In addition to acting and painting pictures, Elliot played flamenco guitar and sculpted. He sat out in his backyard, sweating under a prickly red Indian blanket in the ninety-degree sun for hours, staring at a blank rock until some combination of dehydration and incipient sunstroke caused him to hallucinate something he could chisel into permanence. His backyard crawled with the gruesome little things.

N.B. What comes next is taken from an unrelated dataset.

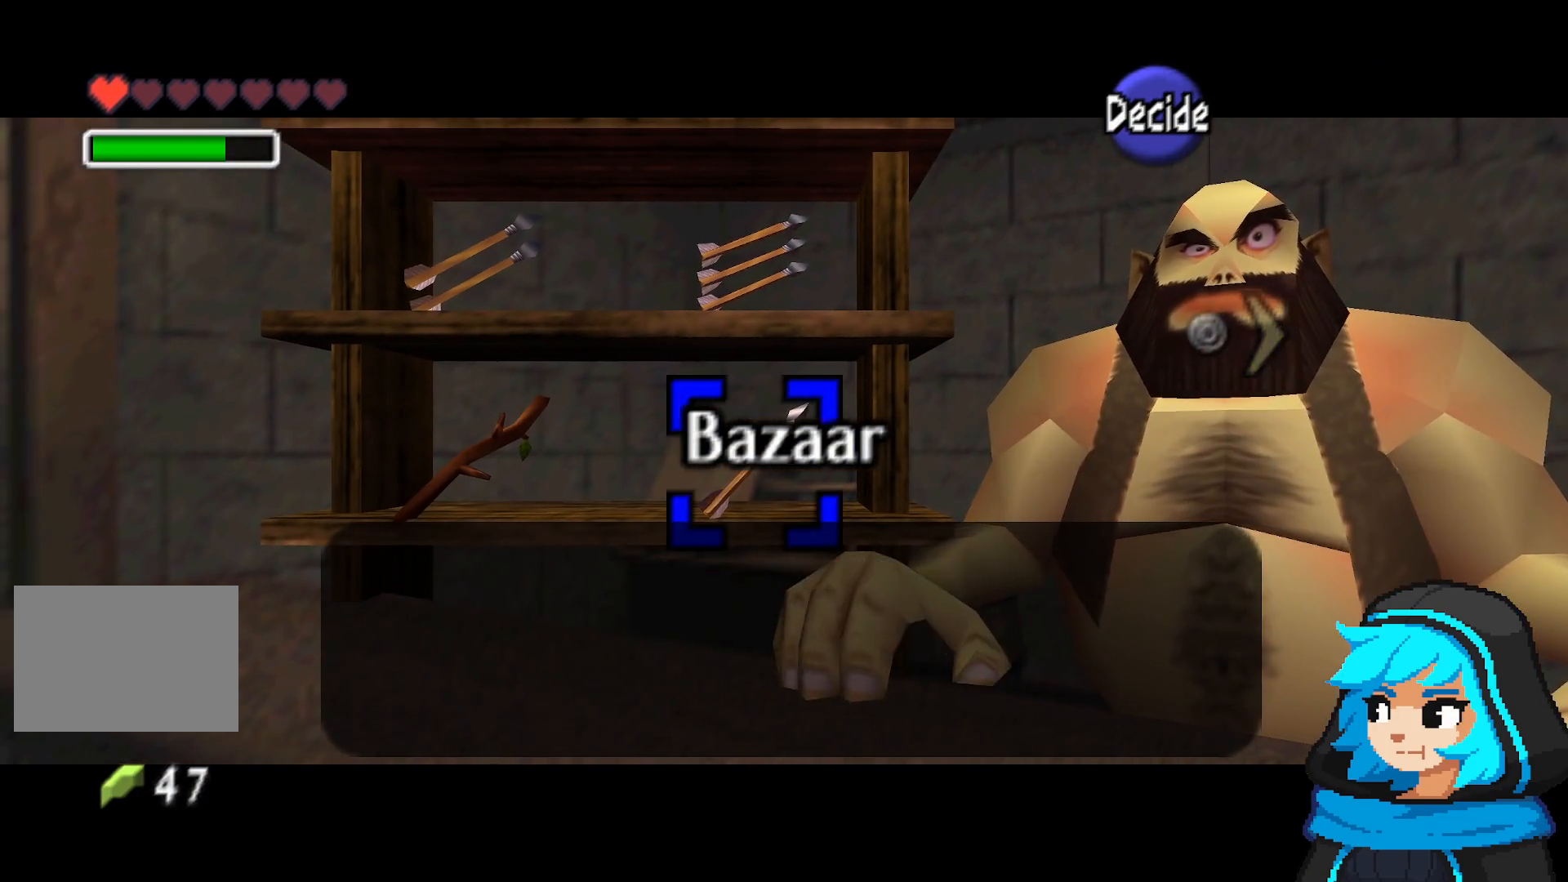
{"dt_ms": 500, "buttons": [], "left_stick": "right", "events": [[433, "left_stick", "right"]]}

He called them his lobotomies.

(Miles Davis, Sketches of Spain)

After his mother let me in the front door, I finished watching her saunter down the sunlit hallway and made my way into the living room—and there he was, Elliot Felton, rocking back and forth on a Persian prayer rug, listening to music with his eyes closed and his legs folded under him in a sort of half-lotus position. He was wearing a shiny green quilted brocade smoking jacket with black satin lapels. There was a yellow silk cravat tucked down the front of the jacket. He was smoking a meerschaum pipe. His mother made the smoking jacket for him for his seventeenth birthday. The pipe had the head of a bearded gnome carved into it. His father had brought it home from the property room at the FBI. He told Elliot that the pipe had belonged to some famous crook.

I just watched him for a while until I felt myself start to chuckle so deep inside my chest it brought tears to my eyes. I didn't say anything—I just walked over and sat down across from him and listened to whatever he was listening to. It could have been most anything—Sketches of Spain, Segovia, (Andres Segovia, Guitarrero) The Magic Flute, (Mozart, The Magic Flute) Charlie Parker, Beethoven, Bach.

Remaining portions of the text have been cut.